Exercise requirements>
Retype each record exactly, please. Skip none.

Collected data
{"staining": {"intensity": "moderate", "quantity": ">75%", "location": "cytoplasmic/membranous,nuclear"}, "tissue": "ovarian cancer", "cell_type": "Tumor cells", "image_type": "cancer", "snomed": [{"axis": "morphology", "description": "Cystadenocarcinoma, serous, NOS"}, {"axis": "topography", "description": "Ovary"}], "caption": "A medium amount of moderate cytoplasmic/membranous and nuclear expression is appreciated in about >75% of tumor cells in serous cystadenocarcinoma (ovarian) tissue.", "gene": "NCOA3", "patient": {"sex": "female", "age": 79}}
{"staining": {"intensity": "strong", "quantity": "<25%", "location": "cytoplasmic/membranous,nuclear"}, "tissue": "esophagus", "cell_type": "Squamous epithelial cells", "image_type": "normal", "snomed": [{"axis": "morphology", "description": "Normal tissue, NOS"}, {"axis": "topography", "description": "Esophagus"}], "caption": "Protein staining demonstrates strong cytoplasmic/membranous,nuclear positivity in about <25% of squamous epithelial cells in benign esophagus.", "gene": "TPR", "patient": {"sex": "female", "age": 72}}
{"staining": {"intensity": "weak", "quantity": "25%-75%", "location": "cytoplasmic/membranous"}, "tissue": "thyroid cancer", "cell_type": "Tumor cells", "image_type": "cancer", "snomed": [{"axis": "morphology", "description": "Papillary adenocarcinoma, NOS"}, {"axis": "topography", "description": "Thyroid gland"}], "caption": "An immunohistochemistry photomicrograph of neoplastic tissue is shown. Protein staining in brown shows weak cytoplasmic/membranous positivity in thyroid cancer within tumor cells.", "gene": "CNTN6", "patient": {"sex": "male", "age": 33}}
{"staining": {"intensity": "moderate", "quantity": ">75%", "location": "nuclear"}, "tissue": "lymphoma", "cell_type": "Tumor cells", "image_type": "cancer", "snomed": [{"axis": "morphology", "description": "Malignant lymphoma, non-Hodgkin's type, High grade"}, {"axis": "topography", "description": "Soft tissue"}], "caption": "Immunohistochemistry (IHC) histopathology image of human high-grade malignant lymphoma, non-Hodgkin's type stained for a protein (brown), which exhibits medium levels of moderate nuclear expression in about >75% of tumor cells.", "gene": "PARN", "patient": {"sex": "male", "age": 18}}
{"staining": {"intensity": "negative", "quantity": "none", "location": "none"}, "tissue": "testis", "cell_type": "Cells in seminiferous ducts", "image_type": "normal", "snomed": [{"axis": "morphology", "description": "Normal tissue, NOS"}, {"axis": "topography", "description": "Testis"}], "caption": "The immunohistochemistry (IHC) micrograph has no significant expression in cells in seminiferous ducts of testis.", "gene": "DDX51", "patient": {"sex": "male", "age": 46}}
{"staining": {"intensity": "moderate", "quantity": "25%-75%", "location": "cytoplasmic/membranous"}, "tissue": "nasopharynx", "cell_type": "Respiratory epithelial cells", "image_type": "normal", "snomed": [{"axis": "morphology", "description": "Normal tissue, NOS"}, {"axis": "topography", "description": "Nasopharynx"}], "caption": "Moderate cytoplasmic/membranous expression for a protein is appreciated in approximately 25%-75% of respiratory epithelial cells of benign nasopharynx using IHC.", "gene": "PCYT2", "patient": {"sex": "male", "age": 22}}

Response>
{"staining": {"intensity": "moderate", "quantity": ">75%", "location": "cytoplasmic/membranous,nuclear"}, "tissue": "ovarian cancer", "cell_type": "Tumor cells", "image_type": "cancer", "snomed": [{"axis": "morphology", "description": "Cystadenocarcinoma, serous, NOS"}, {"axis": "topography", "description": "Ovary"}], "caption": "A medium amount of moderate cytoplasmic/membranous and nuclear expression is appreciated in about >75% of tumor cells in serous cystadenocarcinoma (ovarian) tissue.", "gene": "NCOA3", "patient": {"sex": "female", "age": 79}}
{"staining": {"intensity": "strong", "quantity": "<25%", "location": "cytoplasmic/membranous,nuclear"}, "tissue": "esophagus", "cell_type": "Squamous epithelial cells", "image_type": "normal", "snomed": [{"axis": "morphology", "description": "Normal tissue, NOS"}, {"axis": "topography", "description": "Esophagus"}], "caption": "Protein staining demonstrates strong cytoplasmic/membranous,nuclear positivity in about <25% of squamous epithelial cells in benign esophagus.", "gene": "TPR", "patient": {"sex": "female", "age": 72}}
{"staining": {"intensity": "weak", "quantity": "25%-75%", "location": "cytoplasmic/membranous"}, "tissue": "thyroid cancer", "cell_type": "Tumor cells", "image_type": "cancer", "snomed": [{"axis": "morphology", "description": "Papillary adenocarcinoma, NOS"}, {"axis": "topography", "description": "Thyroid gland"}], "caption": "An immunohistochemistry photomicrograph of neoplastic tissue is shown. Protein staining in brown shows weak cytoplasmic/membranous positivity in thyroid cancer within tumor cells.", "gene": "CNTN6", "patient": {"sex": "male", "age": 33}}
{"staining": {"intensity": "moderate", "quantity": ">75%", "location": "nuclear"}, "tissue": "lymphoma", "cell_type": "Tumor cells", "image_type": "cancer", "snomed": [{"axis": "morphology", "description": "Malignant lymphoma, non-Hodgkin's type, High grade"}, {"axis": "topography", "description": "Soft tissue"}], "caption": "Immunohistochemistry (IHC) histopathology image of human high-grade malignant lymphoma, non-Hodgkin's type stained for a protein (brown), which exhibits medium levels of moderate nuclear expression in about >75% of tumor cells.", "gene": "PARN", "patient": {"sex": "male", "age": 18}}
{"staining": {"intensity": "negative", "quantity": "none", "location": "none"}, "tissue": "testis", "cell_type": "Cells in seminiferous ducts", "image_type": "normal", "snomed": [{"axis": "morphology", "description": "Normal tissue, NOS"}, {"axis": "topography", "description": "Testis"}], "caption": "The immunohistochemistry (IHC) micrograph has no significant expression in cells in seminiferous ducts of testis.", "gene": "DDX51", "patient": {"sex": "male", "age": 46}}
{"staining": {"intensity": "moderate", "quantity": "25%-75%", "location": "cytoplasmic/membranous"}, "tissue": "nasopharynx", "cell_type": "Respiratory epithelial cells", "image_type": "normal", "snomed": [{"axis": "morphology", "description": "Normal tissue, NOS"}, {"axis": "topography", "description": "Nasopharynx"}], "caption": "Moderate cytoplasmic/membranous expression for a protein is appreciated in approximately 25%-75% of respiratory epithelial cells of benign nasopharynx using IHC.", "gene": "PCYT2", "patient": {"sex": "male", "age": 22}}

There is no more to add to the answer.